Atkinson’s jury trial began on Feb. 19. Assistant District Attorney Erin Toolan and District Attorney Sonny McAfee prosecuted the case, and Atkinson was represented by Terrence Marsh of Georgetown.

Evidence presented at trial showed that a DPS trooper stopped Atkinson for a traffic violation in the Spicewood area in January 2017.

After conducting an investigation, the trooper found 244 tablets of Clonazepam, many other illegal prescription pills, injectable steroids, and approximately an ounce of marijuana in Atkinson’s vehicle.

Evidence further established that Atkinson was a drug dealer in the area, according to court testimony.

Jack Schumacher, a retired Drug Enforcement Agent and current chief investigator for the District Attorney’s Office, testified that he reviewed text messages retrieved from Atkinson’s phone for the 15-day period prior to Atkinson’s arrest.

In that small segment Schumacher said he was able to identify at least 19 buyers of different drugs from Atkinson as well as 3 probable suppliers.
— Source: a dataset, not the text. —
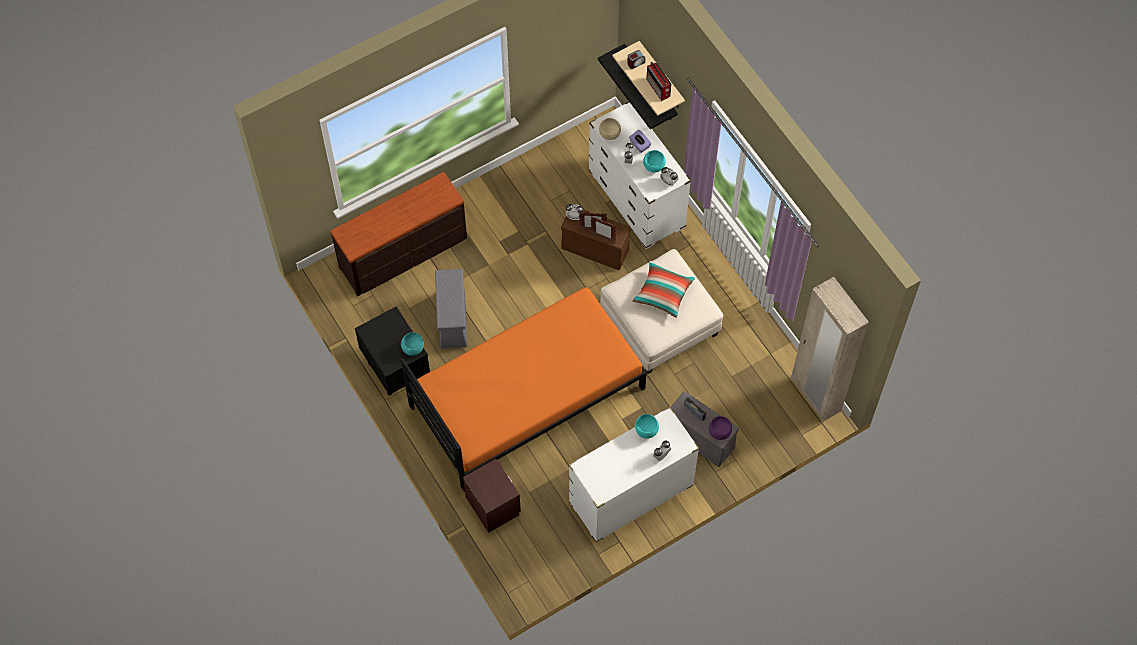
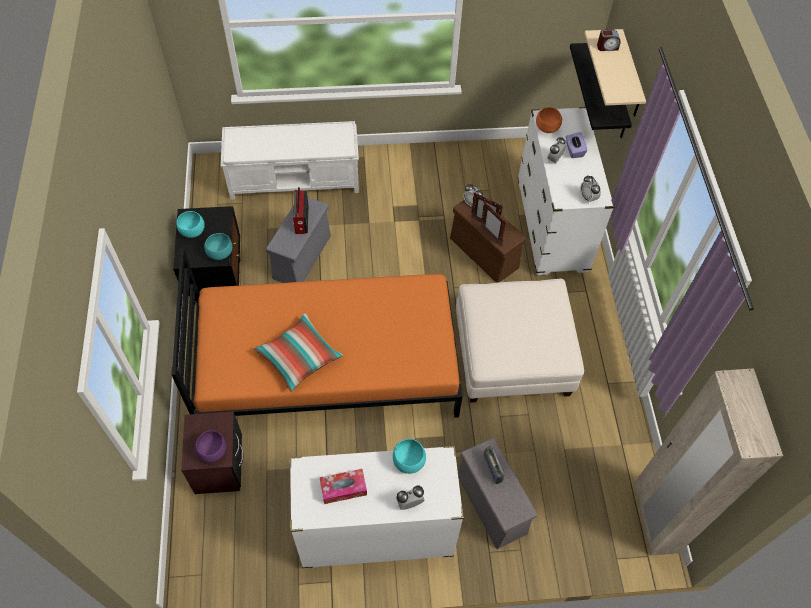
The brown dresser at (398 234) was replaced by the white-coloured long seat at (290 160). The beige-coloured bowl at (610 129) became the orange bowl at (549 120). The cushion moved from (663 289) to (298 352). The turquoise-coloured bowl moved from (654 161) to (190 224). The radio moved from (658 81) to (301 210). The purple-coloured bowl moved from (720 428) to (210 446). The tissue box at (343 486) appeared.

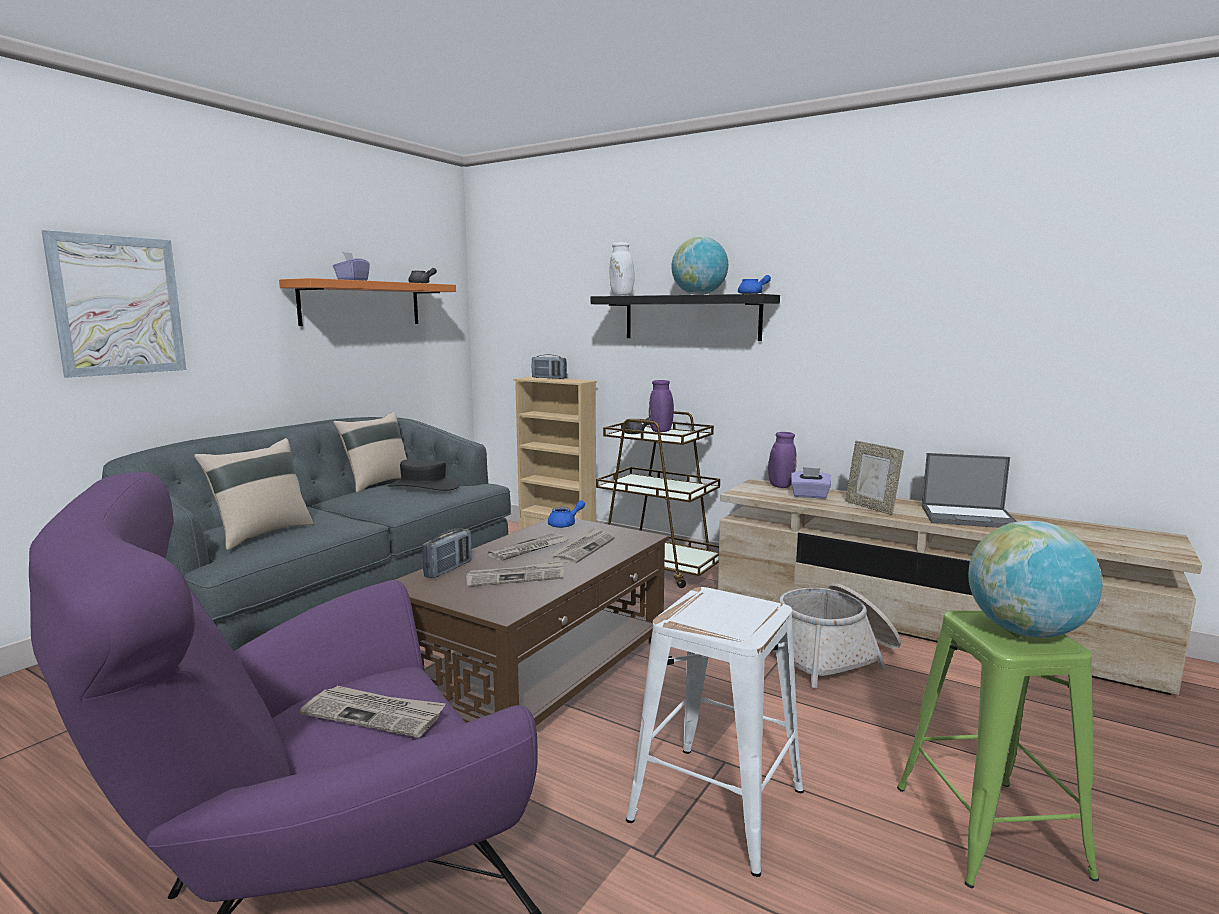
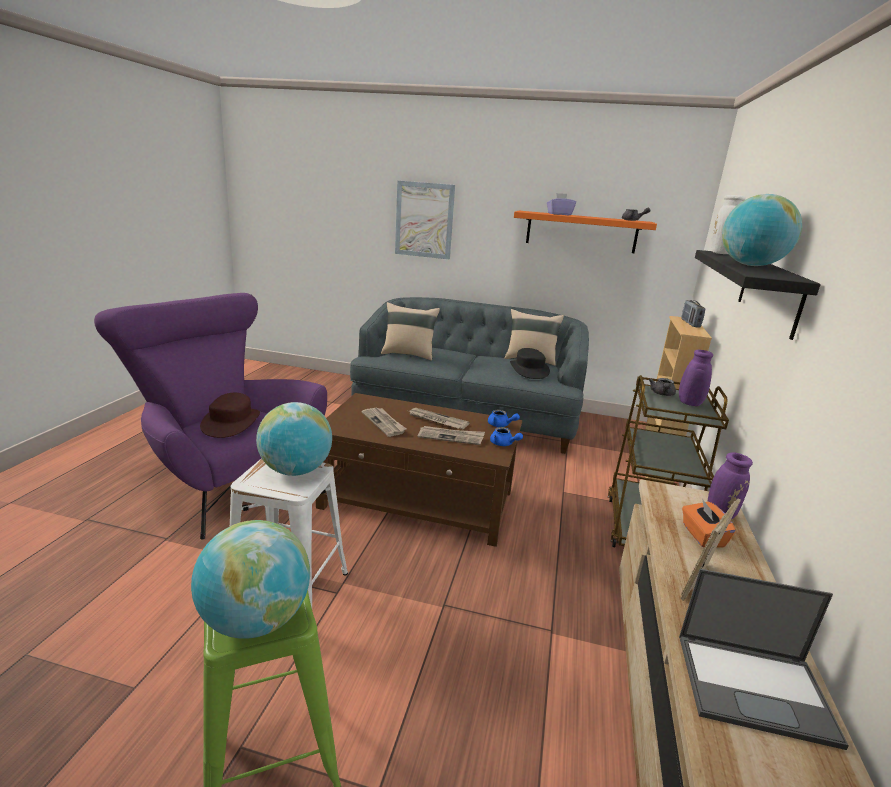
The daily paper at (373 712) was replaced by the brown wearable hat at (230 415). The radio at (447 553) disappeared. The blue pot for tea moved from (754 284) to (506 436). The household basket at (837 635) disappeared. The purple-coloured tissue box at (811 483) became the orange tissue box at (709 523). The portable computer at (969 490) turned 75 degrees counterclockwise. The desk globe at (294 439) appeared.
Schumacher also testified that Atkinson was dealing in steroids, illegal prescription drugs, cocaine, marijuana, and methamphetamine.

After the jury found Atkinson guilty he chose to have punishment assessed by the judge, the prosecutors presented evidence of Atkinson’s extensive criminal record and showed that Atkinson had used methamphetamine and committed other crimes even while awaiting trial.

Members of Atkinson’s family testified on his behalf that he was a different person since his arrest and asked the court to allow Atkinson to get drug treatment.

Due to Atkinson’s numerous prior convictions, the possible range of punishment was a minimum of 25 years in prison and a maximum of 99 years or life in prison.

Before sentencing Atkinson, Judge Stubbs addressed Atkinson and his family members who were present in the courtroom, saying “The problem is we have eleven prior felonies and a bunch of prior misdemeanors and [Atkinson] has had as many chances as anyone I've ever seen.” The judge continued, “He’s a repeat drunk driver, He’s a thief. He’s a person who evades arrest. He’s a reckless driver. He’s an addict. And, most importantly, he’s a drug dealer.” Judge Stubbs stated that he felt terrible for Atkinson’s family, but “Roy has made his choices and that’s the situation that we’re in.” Judge Stubbs then sentenced Atkinson to 80 years in the Texas Department of Criminal Justice.

Assistant District Attorney Erin Toolan said she was pleased with the guilty verdict by the jury and the judge’s sentence.

“As the judge said at sentencing, most of our cases – whether drug possession, assaults, or child endangerment – involve the use of drugs,” said Toolan. “So people who sell drugs in this community are the cause or at least the catalyst for a lot of pain and sorrow when others are victimized by drug abusers.”

District Attorney McAfee agreed with Toolan and added, “Three weeks ago, a jury in Llano put a man in prison for life for dealing methamphetamine. And in this case the judge gave the defendant 80 years for dealing drugs. I hope every drug dealer and would-be drug dealer gets the message today: As a community we won’t put up with the spread of this poison.”